A square has 4 equal corners and so if we have the surface area, and we want to get the length of just one side of the square, we simply need to find the square root of the area.

Taking the square root of 24ft^{2} gives us approximately 4.8989ft which is the length of 1 of the 4 equal sides of the square.

We now need to find the length of the edges around all 4 corners of the table, so we simply just multiply 4.8989ft x 4 and we get 19.5956ft.

Applying the ratio of length to the area (19.5956/24), we get 81.6483%.

When comparing this ratio to a rectangle with the same standard surface area of 24ft^{2}, you can see that you get slightly less room on a table.

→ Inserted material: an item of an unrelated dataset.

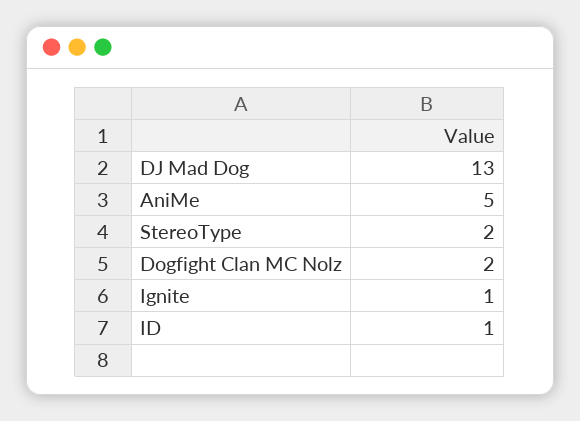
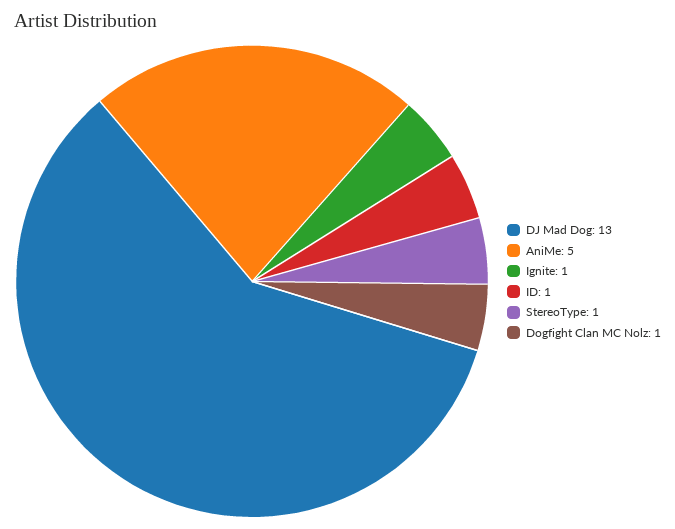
StereoType: 2 -> 1
Dogfight Clan MC Nolz: 2 -> 1

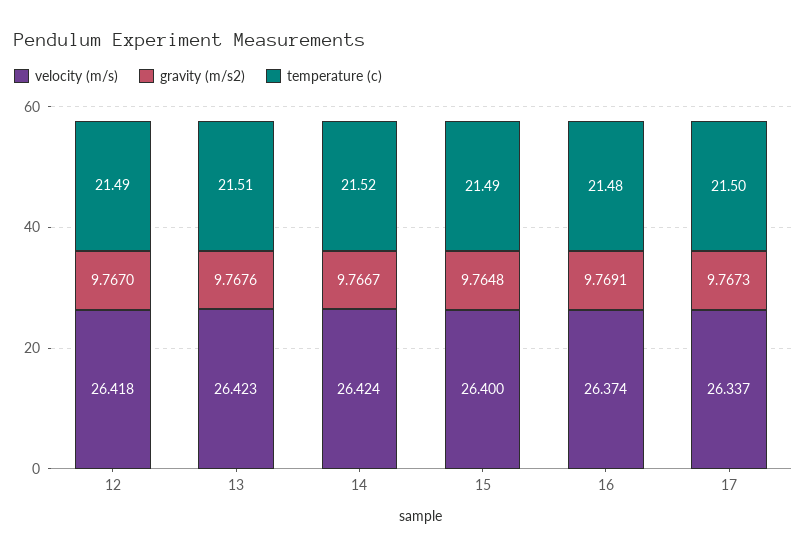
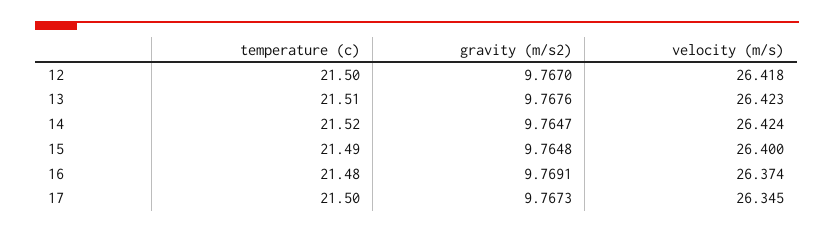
temperature (c), 12: 21.49 -> 21.5
gravity (m/s2), 14: 9.7667 -> 9.7647
velocity (m/s), 17: 26.337 -> 26.345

## Why a circle-shaped table can’t hold as many people as a rectangular table

This is going to be a bit different in the formula.

We already know that we are going to use our own standard 24ft^{2} as the surface area of the circle. But now we need to find the perimeter of the circle which is also known as the circumference of the circle.

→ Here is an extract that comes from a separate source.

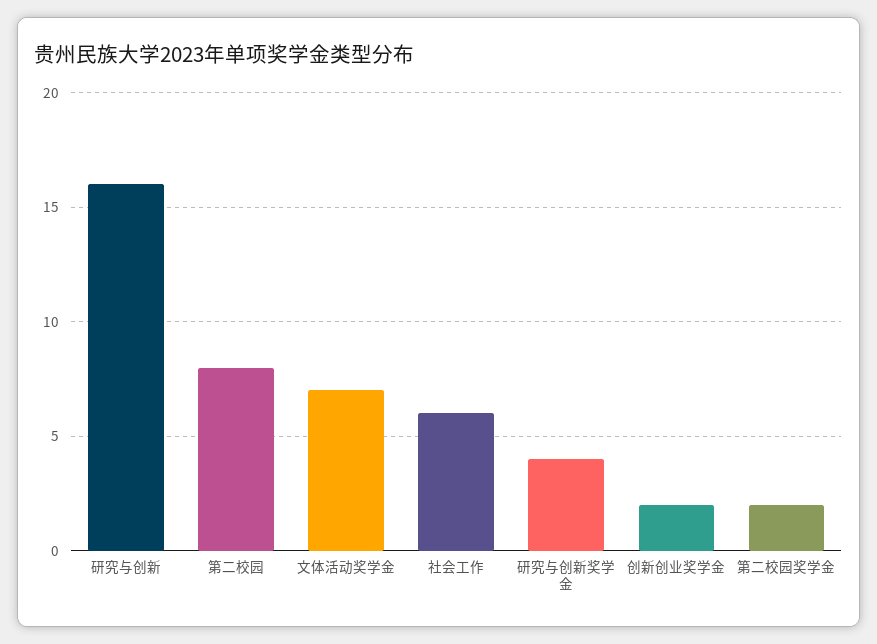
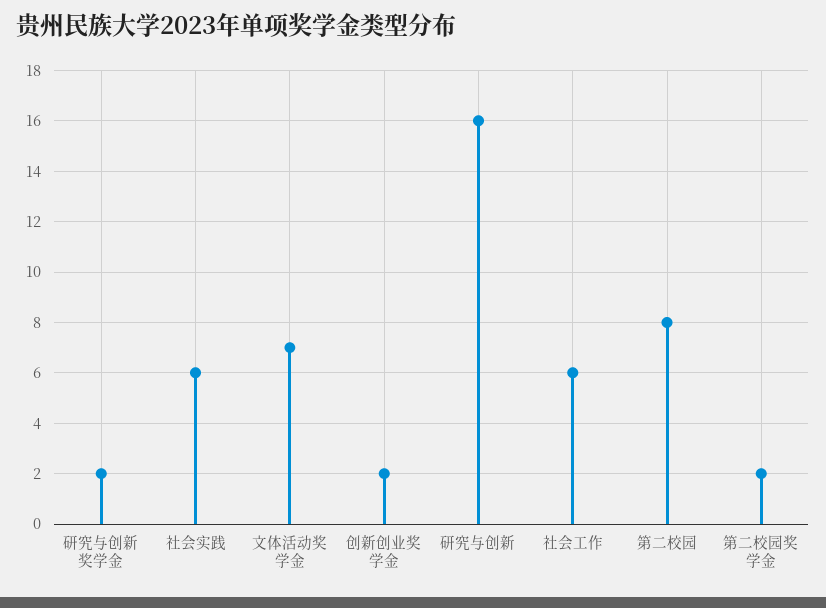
研究与创新奖学金: 4 -> 2
社会实践: none -> 6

The formula to find that is circumference = 2 x Pi x radius.

In order to find the radius, we’re going to have to work backward from the surface area formula of a circle which is Area = Pi x r^{2}.

This isn’t a math course, just a proof of concept and so what I found was that a perfect circle with a surface area of 24ft^{2} has a radius of 2.7639ft.

Now we can use the radius to plug back into our circumference formula (remember, that’s why we were looking for the radius in the first place) and we get a circumference of 17.3661ft.

Plugging in the numbers we know back into the length to area ratio we get (17.3661/24) = 72.45%.

That’s much smaller than a rectangle.

## What an oval-shaped table can’t hold as many people as a rectangular table

Now I don’t think I can go over the math of an oval table because of the complexity. My math didn’t go very far in school But if you just think about it..

An oval is somewhat a combination of a rectangle or circle and my best guess at what you end up getting is a ratio in between the results for a rectangle and a circle.

## Conclusion

Now I know these ratios seem pretty small and I understand. This article simply sets out on a mission to prove a fact.

I wouldn’t use this information directly to make a decision on the shape of a table that I plan to buy. The results are just too small to make any impact.

Just trust yourself on the kind of dining table you personally would prefer. Forget about the shape.

As a result of my findings, the difference between a rectangle and a circle is merely a few inches. Now unless you have a massive table, and you have several people who are trying to cramp into that one table, then maybe this might be something you might want to consider more.

I can only think about restaurants and bars that might even be at least interested in this. However, when it comes down to it. It’s all about preference.